Their climbs are more measured and sustainable.
VVV is up 440% year to date. HYPE has risen 68% in that time. Both are absorbing long-term capital that wants exposure where activity is actually happening.
Losers of the Week: DOT and WFLI
On the other side of the spectrum are the assets that took a massive hit to their reputation this week.
First up is Polkadot (DOT, “C-”), which hit a new fundamental low after the Hyperbridge exploit allowed a hacker to mint $1 billion in fake DOT.
The fallout was instant. “Caution” flags — usually the “kiss of death” before a delisting — and deposit freezes were triggered on Upbit and Bithumb — Korean exchanges that drive a huge chunk of DOT’s global volume.
To be fair, the market won't be flooded with $1 billion in DOT because the hacker minted "fake" bridged tokens, not the real underlying asset. Besides, the hacker only managed to walk away with about $237,000 before the exits were slammed shut.
But in all honesty, DOT has been a slow-motion car crash for years.
Between the awkward co-founder breakup, that infamous $87 million marketing spend that blew the entire treasury and a "parachain" model that basically priced out its own developers, the project was already on thin ice.
Now, it’s fallen roughly 98% from its peak to hit a fundamental low now.
The event effectively nuked the reputation of bridged DOT. With trust shaken, once liquidity dries up and those "Caution" labels appear, the road to recovery becomes increasingly steep.
While Polkadot is dealing with a hack, World Liberty Financial (WLFI, Not Yet Rated) is battling a self-inflicted liquidity crisis.
The project hit an all-time low on Saturday as the market realized just how "circular" its finances have become.
-
The Dolomite: It was revealed that World Liberty used 5 billion of its WLFI tokens — worth between roughly $400-$450 million — as collateral to borrow $75 million in stablecoins from a small protocol called Dolomite.
Since an advisor to World Liberty actually co-founded Dolomite, the move looks like insiders using the protocol as a personal piggy bank.
-
The Exit Blockade: The loan was so massive that it effectively drained Dolomite’s liquidity pools. Ordinary users who had lent their own funds were suddenly "trapped," unable to withdraw their stablecoins.

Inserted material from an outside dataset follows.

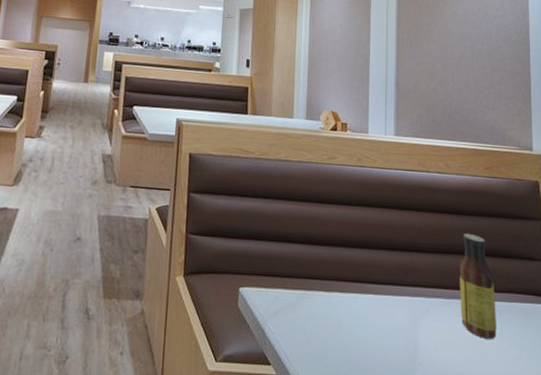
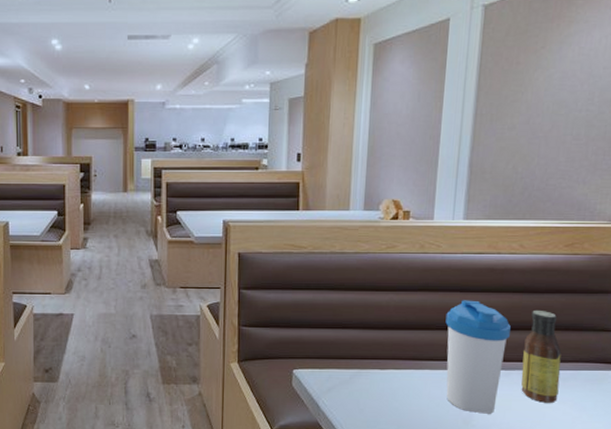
water bottle: none [385,218,445,350] -> present [445,300,511,414]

Because World Liberty borrowed it all.
And while World Liberty’s 18% loan-to-value ratio looks healthy on paper, it’s a liquidity trap in practice. The project’s $60 million daily trading volume lacks real depth. Which means any attempt to liquidate that $75 million loan would instantly vaporize the order book and crash the price by 90% before the sale even finished.
-
The Justin Sun Feud: To make matters worse, former ally Justin Sun has gone nuclear. The SEC began a fraud investigation against him, which was dropped roughly a month ago … following his massive $75 million investment into WLFI.
Now, the relationship between Sun and World Liberty has soured.
Sun is publicly accusing the project of building a "backdoor locking function" into its smart contracts. He says the project is completely centralized and treats the crypto community “as a personal ATM”.
The World Liberty team answered with, “see you in court pal”.
Between the accusations, the "incestuous" lending on Dolomite and a looming token unlock that could flood the market with 16 billion more tokens, WLFI is currently a masterclass in governance red flags.
What started as a project with massive potential to legitimize crypto has become a high-stakes liquidity drama.
That type of excitement is best left to reality TV.
Not in your crypto strategy.
Bottom Line
Despite a backdrop of geopolitical tension and "sticky" macro pressure, Bitcoin’s refusal to break is key.
It proves that the digital asset class has moved past the era of fragile sentiment.
The hunger for upside is back, evidenced by the frantic, 3,900% moonshot of RAVE. But the smarter money is clearly drifting toward the "Revenue Renaissance."
While we should expect the standard crypto drama to continue — and musical chairs to keep spinning — for those positioned in real utility, the music is just getting started.